The hope is that by making divorce a hassle, or forcing couples to really think about what divorce means, the government can encourage/make more couples give up on the idea and recommit themselves to marriage. This is, of course, not the government’s job. But also, by artificially elongating the divorce process, the state simply creates more time for all the petty, embittered bickering that divorce tends to cause, as anyone who’s actually ever been through a divorce, or known anyone else who has divorced, or is the child of divorce can tell you. A cooling-off period is just more time for adults to squabble over who gets the lamps and chairs and try to assign blame for the relationship’s demise. It’s the children who end up suffering, as marriage historian Stephanie Coontz argues, telling Keyes that mothers and fathers are “more likely to parent amicably if they haven’t been locked into a long separation process.” 

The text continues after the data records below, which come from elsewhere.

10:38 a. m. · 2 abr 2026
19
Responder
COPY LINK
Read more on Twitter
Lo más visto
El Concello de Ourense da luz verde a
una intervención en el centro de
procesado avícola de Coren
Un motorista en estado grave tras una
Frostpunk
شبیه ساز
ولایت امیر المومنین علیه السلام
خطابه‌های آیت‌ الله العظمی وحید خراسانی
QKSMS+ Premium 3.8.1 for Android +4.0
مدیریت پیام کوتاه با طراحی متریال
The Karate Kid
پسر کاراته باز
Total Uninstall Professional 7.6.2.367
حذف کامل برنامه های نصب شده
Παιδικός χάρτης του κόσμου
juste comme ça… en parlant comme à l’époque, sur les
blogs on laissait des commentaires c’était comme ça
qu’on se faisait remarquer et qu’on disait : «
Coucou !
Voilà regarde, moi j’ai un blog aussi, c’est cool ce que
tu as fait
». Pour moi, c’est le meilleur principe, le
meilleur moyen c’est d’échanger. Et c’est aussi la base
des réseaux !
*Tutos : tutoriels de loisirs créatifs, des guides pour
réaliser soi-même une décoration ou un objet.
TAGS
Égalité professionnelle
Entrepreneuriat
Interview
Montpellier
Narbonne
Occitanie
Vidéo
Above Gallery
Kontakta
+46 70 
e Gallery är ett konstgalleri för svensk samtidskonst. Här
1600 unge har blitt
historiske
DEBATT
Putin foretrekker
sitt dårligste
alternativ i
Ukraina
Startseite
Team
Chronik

Waiting periods and mandatory classes also provide an abusive partner more control. Needless to say, this means any push back to no-fault divorce will disproportionately hurt women. As Keyes writes:

No-fault divorce has been a success. A 2003 Stanford University study detailed the benefits in states that had legalized such divorces: Domestic violence dropped by a third in just 10 years, the number of husbands convicted of murdering their wives fell by 10 percent, and the number of women committing suicide declined between 11 and 19 percent. A recent report from Maria Shriver and the Center for American Progress found that only 28 percent of divorced women said they wished they’d stayed married.

Yet the conservative push for “divorce reform” is finding sympathetic ears in statehouses, where Republican lawmakers have regularly introduced bills to restrict the practice. Their rationales range from the biblical (God bemoans divorce in Malachi 2:14-16) to the social (divorce reduces worker productivity) to the financial (two households are more expensive to maintain than one). Leading conservatives such as Sen. Marco Rubio (R-Fla.) and Rep. Paul Ryan (R-Wis.) have also argued that marriage is a solution to poverty.

No one is against marriage here. But putting up more obstacles to divorce won’t mend broken relationships. It only serves to make the process more painful and more punishing. Divorce is hard enough on all parties involved—shame on Republican legislators for trying to make it harder.